_Material provided_:
=-=-=-=-=

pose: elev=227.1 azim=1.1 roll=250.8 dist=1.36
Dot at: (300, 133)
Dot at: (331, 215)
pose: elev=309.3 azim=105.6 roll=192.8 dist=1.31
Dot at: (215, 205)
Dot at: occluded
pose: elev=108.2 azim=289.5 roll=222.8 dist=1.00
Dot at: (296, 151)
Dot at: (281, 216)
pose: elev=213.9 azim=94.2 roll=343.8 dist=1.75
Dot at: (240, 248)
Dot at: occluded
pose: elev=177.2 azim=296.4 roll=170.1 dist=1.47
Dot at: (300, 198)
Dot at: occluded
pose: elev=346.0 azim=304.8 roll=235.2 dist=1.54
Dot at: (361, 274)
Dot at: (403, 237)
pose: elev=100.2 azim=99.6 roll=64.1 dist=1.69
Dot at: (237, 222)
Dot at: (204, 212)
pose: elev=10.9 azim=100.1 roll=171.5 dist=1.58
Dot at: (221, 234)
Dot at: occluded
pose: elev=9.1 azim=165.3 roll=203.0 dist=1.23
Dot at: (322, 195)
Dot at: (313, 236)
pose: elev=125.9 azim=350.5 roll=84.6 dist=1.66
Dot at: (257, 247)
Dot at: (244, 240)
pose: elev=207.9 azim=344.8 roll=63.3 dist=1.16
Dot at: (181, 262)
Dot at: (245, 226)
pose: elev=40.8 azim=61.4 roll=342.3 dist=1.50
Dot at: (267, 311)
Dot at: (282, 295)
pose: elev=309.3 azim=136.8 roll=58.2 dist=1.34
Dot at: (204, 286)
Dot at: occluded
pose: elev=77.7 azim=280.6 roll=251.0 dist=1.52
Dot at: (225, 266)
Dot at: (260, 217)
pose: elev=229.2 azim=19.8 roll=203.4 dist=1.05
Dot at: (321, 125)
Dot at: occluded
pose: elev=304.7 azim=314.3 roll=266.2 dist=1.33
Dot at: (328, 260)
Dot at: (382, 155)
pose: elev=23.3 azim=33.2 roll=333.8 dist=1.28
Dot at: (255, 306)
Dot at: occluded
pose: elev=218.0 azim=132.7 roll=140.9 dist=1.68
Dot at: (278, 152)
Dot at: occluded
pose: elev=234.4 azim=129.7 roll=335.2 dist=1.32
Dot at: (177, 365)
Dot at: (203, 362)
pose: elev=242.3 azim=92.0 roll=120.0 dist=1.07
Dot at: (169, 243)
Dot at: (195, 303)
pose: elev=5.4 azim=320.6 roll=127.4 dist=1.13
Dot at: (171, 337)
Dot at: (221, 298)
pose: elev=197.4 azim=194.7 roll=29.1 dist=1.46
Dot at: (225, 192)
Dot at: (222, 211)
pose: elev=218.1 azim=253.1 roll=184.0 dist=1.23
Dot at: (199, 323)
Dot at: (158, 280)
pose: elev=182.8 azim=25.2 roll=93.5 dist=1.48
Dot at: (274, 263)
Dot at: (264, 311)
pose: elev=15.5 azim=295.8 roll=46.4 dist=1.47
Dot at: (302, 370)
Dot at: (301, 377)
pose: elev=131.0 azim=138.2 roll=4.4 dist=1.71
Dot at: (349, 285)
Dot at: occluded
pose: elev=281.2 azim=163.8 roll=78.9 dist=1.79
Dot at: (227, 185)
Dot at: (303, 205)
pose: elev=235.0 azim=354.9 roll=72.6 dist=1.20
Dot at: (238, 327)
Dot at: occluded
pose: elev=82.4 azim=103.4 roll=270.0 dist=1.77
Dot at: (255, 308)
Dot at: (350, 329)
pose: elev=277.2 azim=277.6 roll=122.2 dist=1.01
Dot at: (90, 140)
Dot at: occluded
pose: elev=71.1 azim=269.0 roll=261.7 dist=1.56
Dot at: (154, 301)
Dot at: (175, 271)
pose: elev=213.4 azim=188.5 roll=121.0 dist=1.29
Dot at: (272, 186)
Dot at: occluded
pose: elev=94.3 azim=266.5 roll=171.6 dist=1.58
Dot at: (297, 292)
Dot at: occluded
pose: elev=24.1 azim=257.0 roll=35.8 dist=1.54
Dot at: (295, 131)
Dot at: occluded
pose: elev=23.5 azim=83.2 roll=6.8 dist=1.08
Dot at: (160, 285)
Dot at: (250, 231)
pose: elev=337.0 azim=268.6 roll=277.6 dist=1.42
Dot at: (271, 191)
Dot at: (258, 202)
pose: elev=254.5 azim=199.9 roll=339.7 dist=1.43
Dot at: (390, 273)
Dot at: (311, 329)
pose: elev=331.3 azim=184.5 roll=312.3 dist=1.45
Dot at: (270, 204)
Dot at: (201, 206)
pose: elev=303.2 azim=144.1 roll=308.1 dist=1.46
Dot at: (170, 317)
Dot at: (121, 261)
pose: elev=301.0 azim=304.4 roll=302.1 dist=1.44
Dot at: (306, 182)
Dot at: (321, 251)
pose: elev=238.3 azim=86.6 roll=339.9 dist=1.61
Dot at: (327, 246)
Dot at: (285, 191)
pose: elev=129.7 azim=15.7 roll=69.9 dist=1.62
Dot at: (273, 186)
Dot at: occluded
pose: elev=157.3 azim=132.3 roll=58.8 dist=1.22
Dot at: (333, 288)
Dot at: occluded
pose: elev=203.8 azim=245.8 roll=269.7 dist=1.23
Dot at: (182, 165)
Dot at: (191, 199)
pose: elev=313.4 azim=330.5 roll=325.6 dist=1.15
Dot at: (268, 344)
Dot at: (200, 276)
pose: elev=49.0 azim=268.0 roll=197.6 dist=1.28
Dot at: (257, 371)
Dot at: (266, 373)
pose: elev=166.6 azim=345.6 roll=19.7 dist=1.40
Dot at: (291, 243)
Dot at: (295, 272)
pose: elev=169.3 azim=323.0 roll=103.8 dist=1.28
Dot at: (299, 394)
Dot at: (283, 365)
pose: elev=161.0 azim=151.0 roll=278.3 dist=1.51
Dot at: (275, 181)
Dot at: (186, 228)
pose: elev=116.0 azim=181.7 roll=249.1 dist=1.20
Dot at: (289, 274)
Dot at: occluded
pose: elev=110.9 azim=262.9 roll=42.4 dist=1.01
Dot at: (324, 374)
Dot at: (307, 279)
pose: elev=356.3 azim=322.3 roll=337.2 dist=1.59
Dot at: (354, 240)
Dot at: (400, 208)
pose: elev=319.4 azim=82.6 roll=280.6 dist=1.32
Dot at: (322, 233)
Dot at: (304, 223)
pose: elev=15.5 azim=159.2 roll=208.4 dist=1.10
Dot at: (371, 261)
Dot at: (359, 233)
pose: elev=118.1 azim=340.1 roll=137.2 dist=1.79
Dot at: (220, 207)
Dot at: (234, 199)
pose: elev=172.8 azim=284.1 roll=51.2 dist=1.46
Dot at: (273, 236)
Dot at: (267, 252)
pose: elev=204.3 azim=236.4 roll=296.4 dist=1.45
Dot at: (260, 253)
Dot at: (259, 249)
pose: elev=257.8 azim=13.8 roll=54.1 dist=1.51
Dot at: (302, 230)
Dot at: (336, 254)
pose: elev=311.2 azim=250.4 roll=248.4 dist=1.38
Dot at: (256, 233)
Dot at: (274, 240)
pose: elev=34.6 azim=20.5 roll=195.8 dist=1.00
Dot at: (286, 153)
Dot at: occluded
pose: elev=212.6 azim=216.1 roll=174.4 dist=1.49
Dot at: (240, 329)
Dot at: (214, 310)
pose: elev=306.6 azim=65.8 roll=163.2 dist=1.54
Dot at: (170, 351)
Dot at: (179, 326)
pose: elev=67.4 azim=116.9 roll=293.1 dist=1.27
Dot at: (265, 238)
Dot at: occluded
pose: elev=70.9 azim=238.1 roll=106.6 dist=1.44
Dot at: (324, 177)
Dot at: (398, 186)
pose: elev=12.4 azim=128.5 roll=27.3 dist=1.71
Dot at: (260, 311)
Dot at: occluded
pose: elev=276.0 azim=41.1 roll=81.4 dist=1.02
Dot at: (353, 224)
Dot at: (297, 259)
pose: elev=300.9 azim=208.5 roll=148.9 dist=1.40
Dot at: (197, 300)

=-=-=-=-=

_Prompt_: Format the lines of the entries above as a numbered list, from the start of the entries up to and including the line containing "Dot at: (281, 216)", and omit any blank lines.

_Output of the exercise_:
1. pose: elev=227.1 azim=1.1 roll=250.8 dist=1.36
2. Dot at: (300, 133)
3. Dot at: (331, 215)
4. pose: elev=309.3 azim=105.6 roll=192.8 dist=1.31
5. Dot at: (215, 205)
6. Dot at: occluded
7. pose: elev=108.2 azim=289.5 roll=222.8 dist=1.00
8. Dot at: (296, 151)
9. Dot at: (281, 216)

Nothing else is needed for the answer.